Please use this identifier to cite or link to this item: https://scholarbank.nus.edu.sg/handle/10635/221263
Title: RE-SOCIALIZING ARCHITECTURE : THE RELEVANCE OF SOCIAL ARCHITECTURE IN FIRST WORLD SINGAPORE
Authors: CHEW JING HUI VANESSA
Keywords: Architecture
Design Technology and Sustainability
Chang Jiat Hwee
2011/2012 DTS
Issue Date: 5-Jan-2012
Citation: CHEW JING HUI VANESSA (2012-01-05). RE-SOCIALIZING ARCHITECTURE : THE RELEVANCE OF SOCIAL ARCHITECTURE IN FIRST WORLD SINGAPORE. ScholarBank@NUS Repository.

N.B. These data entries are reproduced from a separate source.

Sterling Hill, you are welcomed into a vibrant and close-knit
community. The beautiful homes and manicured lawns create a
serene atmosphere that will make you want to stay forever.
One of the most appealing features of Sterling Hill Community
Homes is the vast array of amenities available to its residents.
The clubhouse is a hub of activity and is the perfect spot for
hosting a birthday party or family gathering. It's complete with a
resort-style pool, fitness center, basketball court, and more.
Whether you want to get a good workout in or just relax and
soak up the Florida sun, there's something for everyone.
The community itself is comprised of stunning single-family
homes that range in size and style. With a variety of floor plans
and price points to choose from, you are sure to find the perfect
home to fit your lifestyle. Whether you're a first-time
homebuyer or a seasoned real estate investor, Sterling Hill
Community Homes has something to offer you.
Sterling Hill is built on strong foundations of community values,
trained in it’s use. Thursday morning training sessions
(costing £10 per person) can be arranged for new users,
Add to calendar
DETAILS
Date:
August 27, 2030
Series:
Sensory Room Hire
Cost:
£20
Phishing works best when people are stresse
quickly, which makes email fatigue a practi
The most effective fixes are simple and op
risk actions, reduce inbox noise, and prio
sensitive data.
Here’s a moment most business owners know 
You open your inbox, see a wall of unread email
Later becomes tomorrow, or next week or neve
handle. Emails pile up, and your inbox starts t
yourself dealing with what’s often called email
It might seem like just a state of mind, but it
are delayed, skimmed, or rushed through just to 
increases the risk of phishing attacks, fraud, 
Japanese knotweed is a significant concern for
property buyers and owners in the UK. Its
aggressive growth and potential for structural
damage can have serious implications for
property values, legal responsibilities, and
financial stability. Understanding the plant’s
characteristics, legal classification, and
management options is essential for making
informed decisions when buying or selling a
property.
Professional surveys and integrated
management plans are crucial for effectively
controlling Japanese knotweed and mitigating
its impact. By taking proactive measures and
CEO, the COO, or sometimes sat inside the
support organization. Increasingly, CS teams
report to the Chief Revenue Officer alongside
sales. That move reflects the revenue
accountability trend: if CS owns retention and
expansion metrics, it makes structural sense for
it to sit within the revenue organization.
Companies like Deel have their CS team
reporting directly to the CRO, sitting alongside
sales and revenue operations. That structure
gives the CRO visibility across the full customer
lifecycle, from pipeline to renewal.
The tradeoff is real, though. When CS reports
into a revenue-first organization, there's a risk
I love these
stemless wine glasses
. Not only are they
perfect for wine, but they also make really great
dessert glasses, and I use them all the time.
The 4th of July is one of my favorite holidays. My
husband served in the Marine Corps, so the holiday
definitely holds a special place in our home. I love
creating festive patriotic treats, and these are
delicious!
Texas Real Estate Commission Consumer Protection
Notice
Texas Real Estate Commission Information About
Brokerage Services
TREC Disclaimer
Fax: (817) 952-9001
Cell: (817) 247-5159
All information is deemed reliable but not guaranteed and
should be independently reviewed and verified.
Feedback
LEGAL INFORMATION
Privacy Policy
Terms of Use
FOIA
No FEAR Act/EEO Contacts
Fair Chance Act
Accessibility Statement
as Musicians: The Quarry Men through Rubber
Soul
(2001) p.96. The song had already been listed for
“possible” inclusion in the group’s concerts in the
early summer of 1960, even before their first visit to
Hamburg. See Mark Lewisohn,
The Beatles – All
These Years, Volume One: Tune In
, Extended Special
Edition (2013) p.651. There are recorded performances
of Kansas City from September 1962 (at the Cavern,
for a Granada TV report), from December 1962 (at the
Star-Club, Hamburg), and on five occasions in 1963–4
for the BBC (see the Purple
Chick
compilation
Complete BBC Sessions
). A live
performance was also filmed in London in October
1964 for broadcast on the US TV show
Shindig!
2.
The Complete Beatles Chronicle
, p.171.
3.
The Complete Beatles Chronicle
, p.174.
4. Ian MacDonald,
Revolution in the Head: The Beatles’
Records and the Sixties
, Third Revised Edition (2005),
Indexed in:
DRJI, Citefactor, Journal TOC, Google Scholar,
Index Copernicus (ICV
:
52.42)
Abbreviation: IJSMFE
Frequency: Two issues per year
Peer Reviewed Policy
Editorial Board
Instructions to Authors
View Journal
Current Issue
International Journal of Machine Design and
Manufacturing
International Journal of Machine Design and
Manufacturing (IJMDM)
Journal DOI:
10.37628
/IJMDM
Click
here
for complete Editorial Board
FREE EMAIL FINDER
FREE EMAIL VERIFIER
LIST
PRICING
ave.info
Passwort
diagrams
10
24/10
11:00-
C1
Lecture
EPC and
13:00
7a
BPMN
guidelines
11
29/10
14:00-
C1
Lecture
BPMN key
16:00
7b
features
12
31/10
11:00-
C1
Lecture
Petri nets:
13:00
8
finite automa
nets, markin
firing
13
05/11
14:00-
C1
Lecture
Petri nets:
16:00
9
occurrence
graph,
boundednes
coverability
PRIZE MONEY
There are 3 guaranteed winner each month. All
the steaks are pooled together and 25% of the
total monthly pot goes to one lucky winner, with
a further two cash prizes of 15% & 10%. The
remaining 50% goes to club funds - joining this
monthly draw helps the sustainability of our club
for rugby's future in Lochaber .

Abstract: As the design world eases into the sustainable movement, it has gained much ingress by developing efficient green buildings that leaves a smaller carbon footprint while saving money. However, in the sustainability equation, another aspect architecture is starting to consider is the social implications it may cause or alleviate. There appears to be a recent proliferation of discourses and practices on social architecture in America. Yet, in Singapore, this idea is rather marginalized in the architectural education system, discourses and practices although we largely emulate the western world. This paper aims to find out why this is so, and what type of social architecture is relevant in Singapore and the conditions in America which encourage such a movement. It explores the history of the two countries to find out how politics and the economy play a part in molding society and the eventual influence it has on architecture through the tug-of-war between the authorities and the civil society. Rising social inequality, an unfortunate by-product of neoliberalism, an economic system devised to allow anyone to make as much money as possible at the expense of monopolizing the market, widens the rich and poor divide. Architecture has a social responsibility and potential to plug the gap and make for a more inclusive society. Thanks to a vocal and active civil society who took ownership of the problem, social architecture emerged in America to address the oppressive nature planners took to residential areas and purposefully affected most poignantly, segments belonging to the marginalized poorer working-class communities. In Singapore, social architecture is almost unheard of because of state dominance, a fat middle-class population and the absence of a vibrant civil society. However, as a neoliberal capitalist state, Singapore is increasingly facing social inequality problems. Additionally, the socio-political conditions are changing as exemplified by the loud dissent in the recent General Elections 2011 where emphasis was placed on local issues and the marginalized groups. Thus, this dissertation argues that Singapore should promote social architecture. To do so, the dissertation proposes certain reforms in socio-political conditions, professional practice and architectural education through education, networking support and various levels of commitment to give back to society, local or overseas.